Elle incarne les contradictions d’une Alliance qui ne peut se passer d’elle, mais ne sait jamais comment l’inscrire dans une discipline commune. Que Trump ait insisté sur son « excellente alchimie » avec Erdogan n’était pas anodin. Dans un monde où les institutions fatiguent, les affinités entre dirigeants se donnent parfois l’illusion de remplacer les doctrines. La relation personnelle devient une béquille de la stratégie ; l’instinct des chefs supplée l’absence de vision collective.

Mais une alliance ne peut reposer sur la chimie des tempéraments. Elle exige des principes, des lignes rouges, des compromis assumés et des désaccords réglés autrement que par la séduction du moment ou le rapport de force.

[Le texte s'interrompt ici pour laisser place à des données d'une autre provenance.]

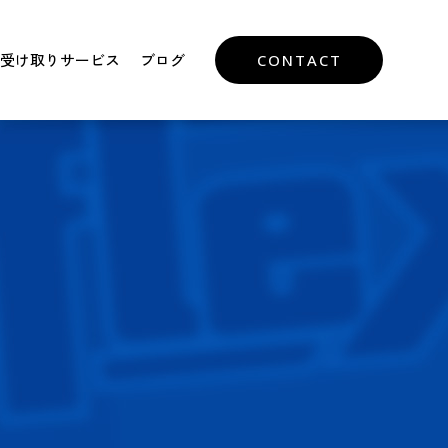
受け取りサービス
ブログ
CONTACT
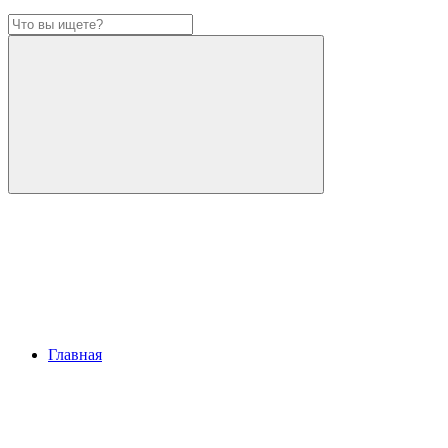
Главная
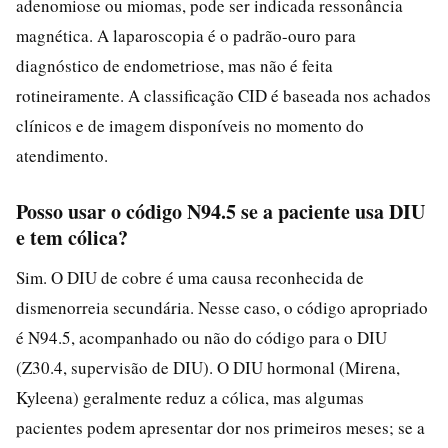
adenomiose ou miomas, pode ser indicada ressonância
magnética. A laparoscopia é o padrão-ouro para
diagnóstico de endometriose, mas não é feita
rotineiramente. A classificação CID é baseada nos achados
clínicos e de imagem disponíveis no momento do
atendimento.
Posso usar o código N94.5 se a paciente usa DIU
e tem cólica?
Sim. O DIU de cobre é uma causa reconhecida de
dismenorreia secundária. Nesse caso, o código apropriado
é N94.5, acompanhado ou não do código para o DIU
(Z30.4, supervisão de DIU). O DIU hormonal (Mirena,
Kyleena) geralmente reduz a cólica, mas algumas
pacientes podem apresentar dor nos primeiros meses; se a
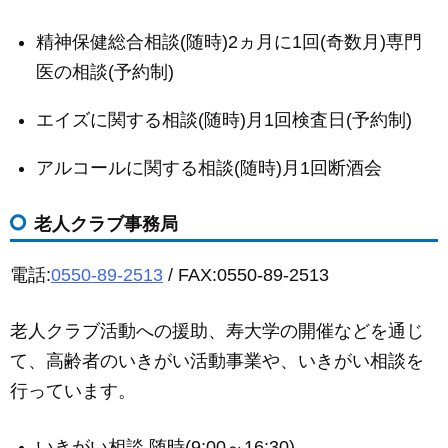
精神保健総合相談(随時)2ヵ月に1回(奇数月)専門
医の相談(予約制)
エイズに関する相談(随時)月1回検査日(予約制)
アルコールに関する相談(随時)月1回断酒会
老人クラブ事務局
電話:
0550-89-2513
/ FAX:0550-89-2513
老人クラブ活動への援助、寿大学の開催などを通じ
て、高齢者のいきがい活動事業や、いきがい相談を
行っています。
いきがい相談 随時(9:00～16:30)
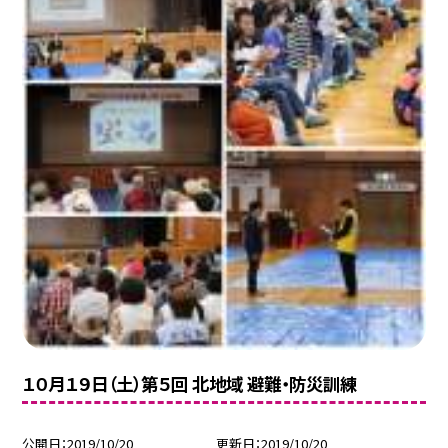
１０月１９日（土）第５回 北地域 避難・防災訓練
公開日
2019/10/20
更新日
2019/10/20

Sans cela, elle devient une coalition d’intérêts provisoires, puissante sur le papier, fragile dans l’épreuve.

La puissance sans récit

Le paradoxe est saisissant : jamais l’OTAN n’a paru disposer d’autant de moyens, jamais elle n’a semblé chercher avec autant d’inquiétude sa boussole. Autour d’elle, le monde se fragmente à grande vitesse. L’Ukraine continue de saigner. Le Moyen-Orient demeure une poudrière aux mèches innombrables. La rivalité sino-américaine redessine les hiérarchies de la puissance. Les menaces hybrides brouillent la frontière entre guerre et paix. Câbles, satellites, données, ports, élections et opinions publiques deviennent des champs de bataille sans uniforme.

Face à cette accélération de l’Histoire, l’Alliance répond par une inflation de procédures : elle comptabilise, certifie, additionne, promet, rectifie. Tout cela est nécessaire. Rien de tout cela n’est suffisant.

Car les grandes puissances ne déclinent pas d’abord parce qu’elles manquent de ressources. Elles déclinent lorsqu’elles cessent de savoir à quel monde elles veulent donner forme. Elles s’épuisent lorsque les moyens deviennent leur propre justification, lorsque l’arsenal remplace le récit, lorsque la peur tient lieu de doctrine.

Le véritable défi de l’OTAN n’est donc pas de savoir si ses membres consacreront 3 %, 4 % ou 5 % de leur richesse nationale à la défense. Il est de retrouver ce que les colonnes d’un bilan ne mesureront jamais : une hiérarchie des priorités, une lecture commune du danger, une vision politique capable de transformer la dépense en destin partagé.

À défaut, Ankara restera moins comme le sommet d’une Alliance réinventée que comme la grande messe budgétaire d’un Occident inquiet, où le commissaire aux comptes américain vérifie les carnets de dépenses pendant que l’Histoire, elle, ne présente jamais ses factures à l’avance.

Et c’est peut-être là le drame discret de l’Occident contemporain : il sait additionner ses peurs avec une précision d’orfèvre, mais ne sait plus composer la musique de son courage.